Now with progress we get games that are released half finished (Watchdogs) because consoles are connected to high speed broadband. Even if you pre-order a title on disc your console will find an update the second the disc is inserted.

Don’t get me wrong, I love being a gamer in a era of epic titles like the Last of Us, a true work of art (if you haven’t played it.. go now) but as a console gamer who is a bit of a geek I am frustrated by the lack of info the system gives me if it goes wrong. When my console was returned by Sony no information was given in regards to what they actually did.

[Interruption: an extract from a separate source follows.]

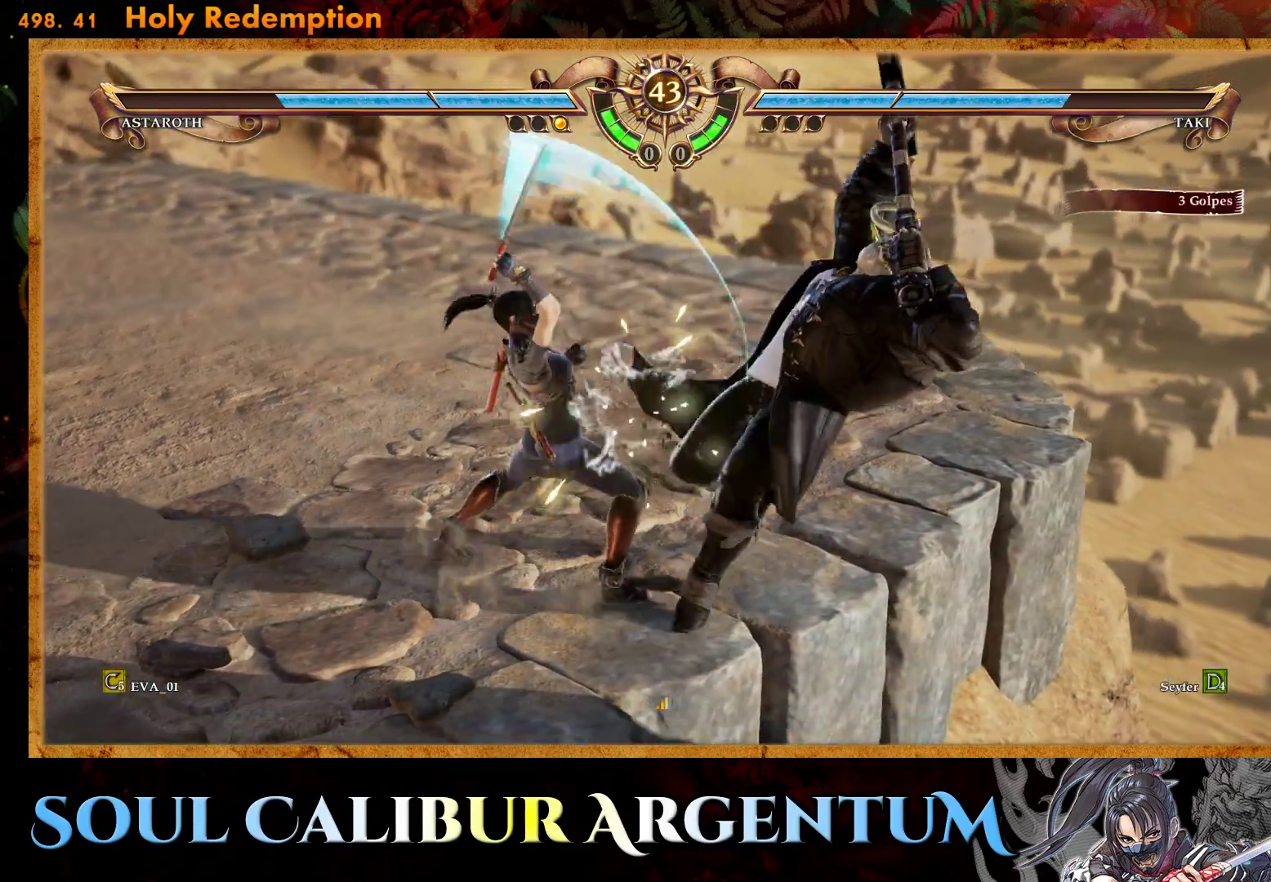
{"buttons": [], "right_stick": "center", "events": [[117, "CROSS", "down"], [300, "CROSS", "up"], [350, "DPAD_RIGHT", "up"], [350, "DPAD_UP", "up"]]}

In conclusion I guess the price we pay for cutting edge is that we might fall off occasionally and we won’t know why. But we will join the queue to hop back on, and it will be different Oh yes it will be different.

PS4 and Dualshock 4

(WMB4X) 90’s Geek vs Geek of the Millennium

1980. Year of the birth of Austin Mini Metro and me. By the mid 90’s I was a spotty mullet topped computer geek. Much has changed, I’m not spotty anymore and the computer that sits in front of me of is more powerful than I could even have imagined.

My PC then was a Pentium 166mhz, with 16mb of RAM. I had a massive hard drive where I could store up to 2gb of data. When I first got the machine I didn’t have access to the internet of any kind, so I spent my time playing Championship Manager 2, in-between homework composed using MS Works. Then the internet came along, in the shape of a beige box with some red flashing lights on it. I was lucky, the blistering 56.6 modem. My friend had a Pentium 75 and 14.4 connection. How I took the piss.

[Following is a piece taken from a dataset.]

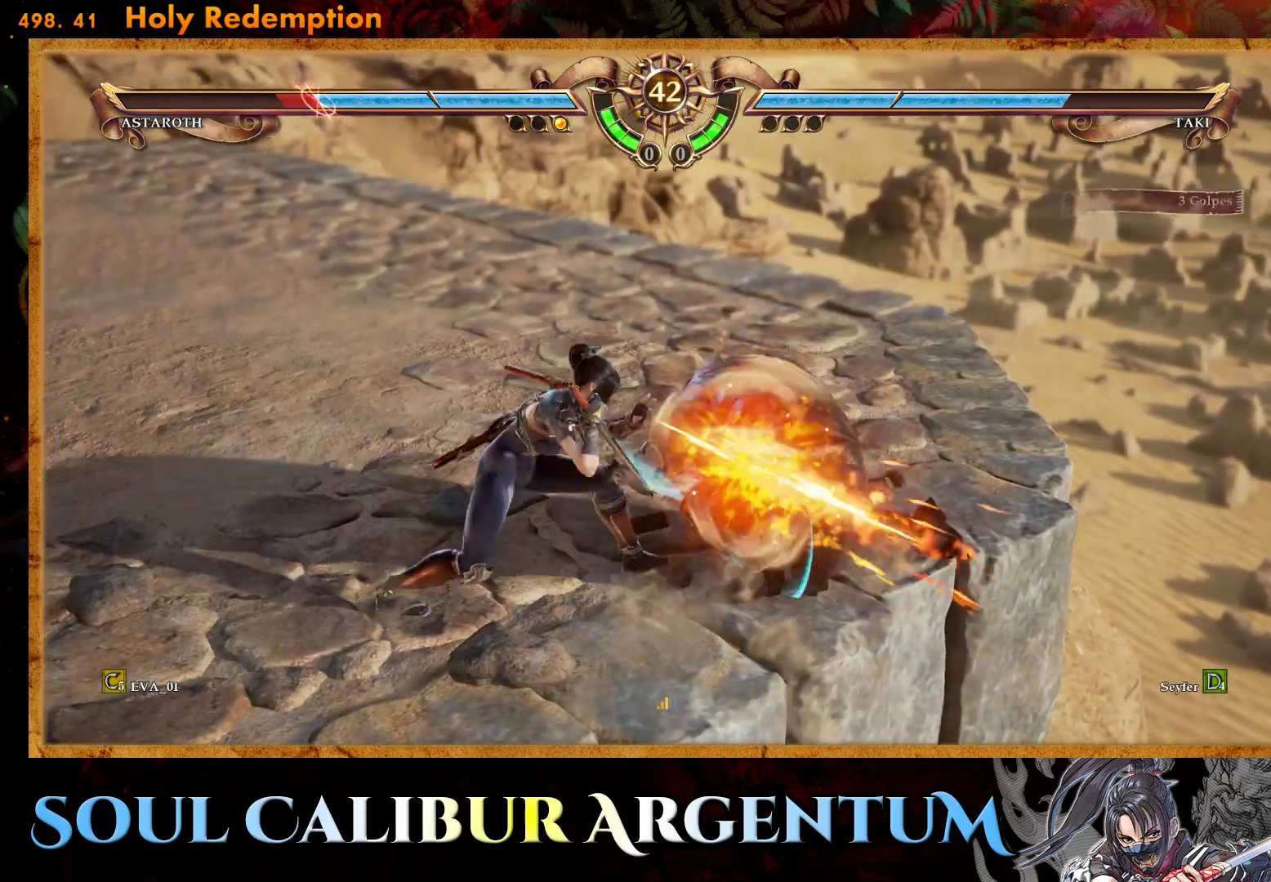
{"buttons": ["DPAD_UP"], "right_stick": "center", "events": [[400, "DPAD_UP", "down"]]}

Then came mIRC a text based chat system which I spent far too much time on. My parents let me stay online long enough (hogging the phone line) to make good acquaintance with most of Ohio, America (so it seemed). FiveOhTwo one of the Ohio clan introduced me and my real life friends to MP3. We each then spent hours trying to download Lynyrd Skynyrd’s “Free Bird” via Napster.

The browser of choice back then was Netscape, which had to be searched for via Yahoo on Internet Explorer 4.0. That is if it you could keep it from crashing for long enough for the download to complete. Windows ’95, then Windows ’98 which pre-service pack was as stable as me on ice.

The geek of the Millennium. Has it easy.

Geek-chic now is all around us. It’s fashionable to be geeky, nerdy and know what TARDIS stands for. Geeks today live connected. No waiting for your Mum to get off the phone to download that latest blockbuster movie. Yes movie. It would have taken months to download full length HD movies via a 90’s dial up connection.

Although mIRC still exists, the rooms now are largely populated with people who used them first time around. It’s now all Facebook, Instagram and Twitter. The 90’s geek was all about identity security and low profile. The millennium counterpart is more “out” than a Pride Parade.

Napster has now long gone legit after spats with Lars Ulrich and others. So geeks now have Pirate Bay to be a freeloader. If your ISP allows. If not there is iTunes, which began life as a humble music player. The music player of choice in the 90’s was Winamp. It was superb, you could download skins for it to change the way it looked, add-ins to change the sound, stream online radio using SHOUTcast and some skins even included reel-to-reel tape Skeuomorphics that would have made Scott Forstall cream his pants.

Winamp was best when it was simple. As time passed by it tried to compete with iTunes and Windows Media Player, becoming bloated and seemingly unaware of the world where people were taking their music out and about as opposed to being sat in chat rooms.

I have just learnt that Winamp is to be shut down forever on the 20th December. Whatever will whip the llamas ass with now.